I Need help creating an intuitive answer to the sum of $1(1!) + 2(2!) + 3(3!) +\cdots+ n(n!)$

Question

Given the sum $1+\sum_{i=1}^n i(i)! = (n+1)!$, is there an intuitive way to think about this sum? I understand the algebraic manipulation to get to that answer, and also how to use induction to prove the answer, but say could we use a combinatorial proof to get to the same answer? I cant seem to think of a way to think of anything that could intuitively explain this. I tried thinking about it as the number of ways to create license plates with restrictions on the number of different characters that are allowed to be used at any given spot in the license plate, whereas the right-hand side counts them all at once, but that didn't get me to an answer.

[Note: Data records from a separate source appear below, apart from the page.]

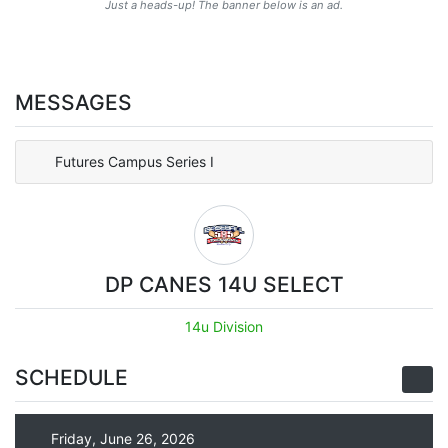
Just a heads-up! The banner below is an ad.
MESSAGES
Futures Campus Series I
DP CANES 14U SELECT
14u Division
SCHEDULE
Friday, June 26, 2026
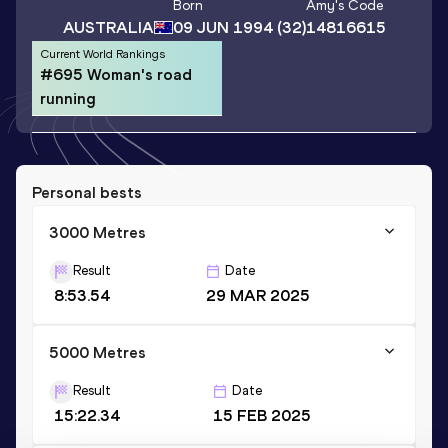
Born
Amy
's Code
AUSTRALIA
09 JUN 1994
(32)
14816615
Current World Rankings
#695 Woman's road
running
Personal bests
3000 Metres
Result
Date
8:53.54
29 MAR 2025
5000 Metres
Result
Date
15:22.34
15 FEB 2025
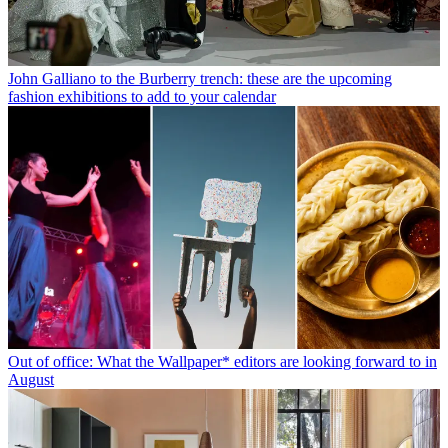
John Galliano to the Burberry trench: these are the upcoming
fashion exhibitions to add to your calendar
Out of office: What the Wallpaper* editors are looking forward to in
August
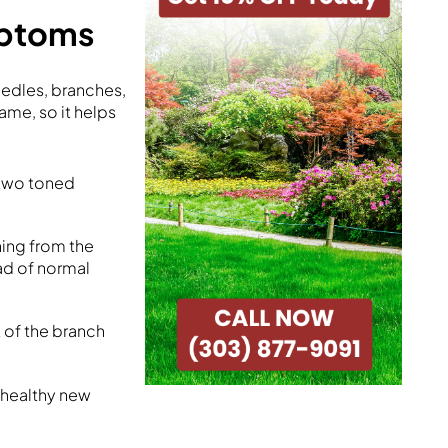
mptoms
edles, branches,
ame, so it helps
 two toned
ning from the
ead of normal
 of the branch
 healthy new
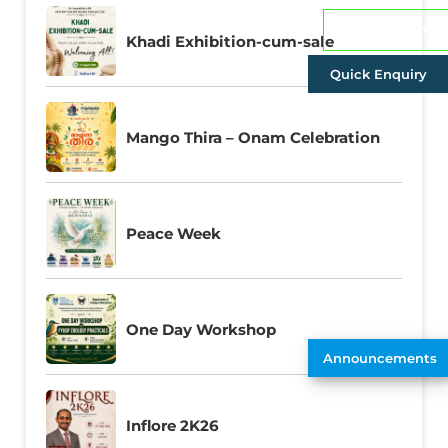
Admissions
Khadi Exhibition-cum-sale
Quick Enquiry
Mango Thira – Onam Celebration
Peace Week
One Day Workshop
Announcements
Inflore 2K26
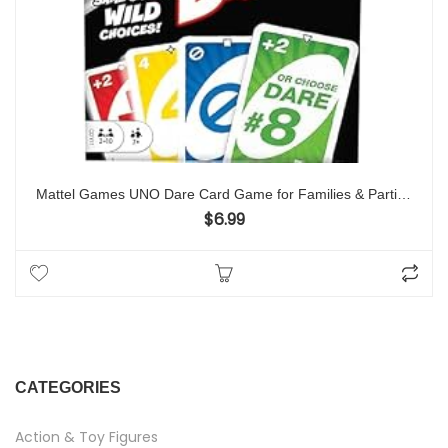
Mattel Games UNO Dare Card Game for Families & Parties Featuring Challenging & Silly Dares from 3 Different Categories
$
6.99
CATEGORIES
Action & Toy Figures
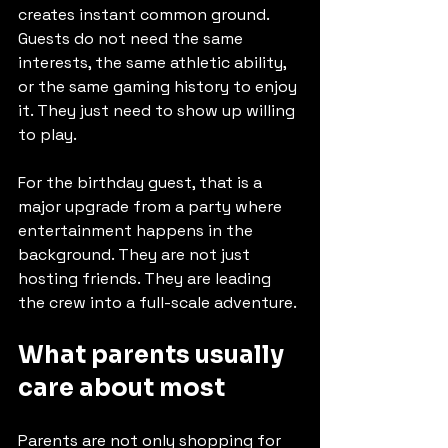
creates instant common ground. 
Guests do not need the same 
interests, the same athletic ability, 
or the same gaming history to enjoy 
it. They just need to show up willing 
to play.
For the birthday guest, that is a 
major upgrade from a party where 
entertainment happens in the 
background. They are not just 
hosting friends. They are leading 
the crew into a full-scale adventure.
What parents usually 
care about most
Parents are not only shopping for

Any help is greatly appreciated.

Answer 1

If we want to arrange $n+1$ distinct objects in a line ($(n+1)!$ ways in total), we can take the last object and either

• place it in any one of the first $n$ positions, after which we have $n!$ ways to permute the remaining objects ($n(n!)$ ways)
• place it in the last position

In the second case, we repeat the whole process with the first $n$ objects and free positions. If we place the second-last object in the second-last position, we continue with the first $n-1$ objects and free positions, etc. This recursion stops when we have only one object left to place in one position. The total number of arrangements that can be generated by this process is $$n(n!)+(n-1)(n-1)!+\cdots+1(1!)+1$$ Every permutation can be achieved this way, so the sum is equal to $(n+1)!$.